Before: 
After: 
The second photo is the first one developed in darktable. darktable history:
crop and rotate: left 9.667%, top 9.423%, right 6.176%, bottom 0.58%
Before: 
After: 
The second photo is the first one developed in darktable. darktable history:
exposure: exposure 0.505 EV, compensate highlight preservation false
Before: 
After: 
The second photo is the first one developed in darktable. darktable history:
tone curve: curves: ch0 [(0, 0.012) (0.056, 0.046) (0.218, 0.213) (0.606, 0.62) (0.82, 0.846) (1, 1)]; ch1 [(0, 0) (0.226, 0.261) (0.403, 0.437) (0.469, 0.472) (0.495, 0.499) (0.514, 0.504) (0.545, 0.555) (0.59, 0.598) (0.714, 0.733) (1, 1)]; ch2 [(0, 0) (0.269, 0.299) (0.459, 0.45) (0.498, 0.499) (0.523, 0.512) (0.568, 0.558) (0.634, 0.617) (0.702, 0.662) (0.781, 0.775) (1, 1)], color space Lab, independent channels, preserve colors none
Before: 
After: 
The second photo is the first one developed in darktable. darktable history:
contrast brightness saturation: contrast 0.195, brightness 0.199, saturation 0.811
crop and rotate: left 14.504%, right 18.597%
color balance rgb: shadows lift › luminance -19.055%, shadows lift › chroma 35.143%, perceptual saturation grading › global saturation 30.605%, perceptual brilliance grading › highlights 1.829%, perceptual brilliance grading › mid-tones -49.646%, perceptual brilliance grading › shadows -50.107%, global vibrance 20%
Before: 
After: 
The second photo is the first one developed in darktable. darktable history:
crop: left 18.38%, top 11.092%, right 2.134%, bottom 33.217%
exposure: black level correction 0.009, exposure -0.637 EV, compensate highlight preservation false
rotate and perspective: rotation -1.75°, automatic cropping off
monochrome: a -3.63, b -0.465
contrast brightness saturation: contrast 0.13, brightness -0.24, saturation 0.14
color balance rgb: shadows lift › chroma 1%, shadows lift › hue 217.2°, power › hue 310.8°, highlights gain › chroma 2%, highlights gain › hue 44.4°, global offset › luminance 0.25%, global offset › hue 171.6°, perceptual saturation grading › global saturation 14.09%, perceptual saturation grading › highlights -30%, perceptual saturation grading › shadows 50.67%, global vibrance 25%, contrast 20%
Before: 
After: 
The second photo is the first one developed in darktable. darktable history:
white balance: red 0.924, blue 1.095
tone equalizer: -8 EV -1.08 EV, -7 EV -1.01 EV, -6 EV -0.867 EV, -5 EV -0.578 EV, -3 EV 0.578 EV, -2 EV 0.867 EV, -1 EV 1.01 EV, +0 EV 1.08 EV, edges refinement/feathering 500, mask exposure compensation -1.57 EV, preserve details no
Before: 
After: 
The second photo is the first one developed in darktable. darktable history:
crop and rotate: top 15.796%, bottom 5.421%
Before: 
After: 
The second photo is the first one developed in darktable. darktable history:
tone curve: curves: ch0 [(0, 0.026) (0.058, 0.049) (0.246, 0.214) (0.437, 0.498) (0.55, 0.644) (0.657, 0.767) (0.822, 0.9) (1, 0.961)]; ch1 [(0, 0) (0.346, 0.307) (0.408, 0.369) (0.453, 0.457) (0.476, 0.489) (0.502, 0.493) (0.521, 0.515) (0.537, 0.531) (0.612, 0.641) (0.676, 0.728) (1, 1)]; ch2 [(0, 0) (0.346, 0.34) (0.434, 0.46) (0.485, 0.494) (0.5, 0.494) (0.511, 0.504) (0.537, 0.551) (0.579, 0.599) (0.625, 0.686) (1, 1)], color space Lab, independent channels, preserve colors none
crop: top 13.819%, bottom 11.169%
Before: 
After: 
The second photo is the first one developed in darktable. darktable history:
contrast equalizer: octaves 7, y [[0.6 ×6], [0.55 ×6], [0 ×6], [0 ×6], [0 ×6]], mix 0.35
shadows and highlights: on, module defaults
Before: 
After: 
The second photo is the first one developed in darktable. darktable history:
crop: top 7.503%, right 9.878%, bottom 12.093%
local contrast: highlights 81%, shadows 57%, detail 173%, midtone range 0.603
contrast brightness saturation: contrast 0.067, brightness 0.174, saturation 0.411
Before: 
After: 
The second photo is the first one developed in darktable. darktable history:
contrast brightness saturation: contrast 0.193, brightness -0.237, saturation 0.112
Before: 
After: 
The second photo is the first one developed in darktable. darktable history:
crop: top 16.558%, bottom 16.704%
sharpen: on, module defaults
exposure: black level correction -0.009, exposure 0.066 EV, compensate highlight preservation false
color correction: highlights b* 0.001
+--
▶ **Work instructions**:
Can you copy the items above word for word, from the very first line through the line containing "exposure: exposure 0.505", with both ends included?

▶ **Task response**:
Before: 
After: 
The second photo is the first one developed in darktable. darktable history:
crop and rotate: left 9.667%, top 9.423%, right 6.176%, bottom 0.58%
Before: 
After: 
The second photo is the first one developed in darktable. darktable history:
exposure: exposure 0.505 EV, compensate highlight preservation false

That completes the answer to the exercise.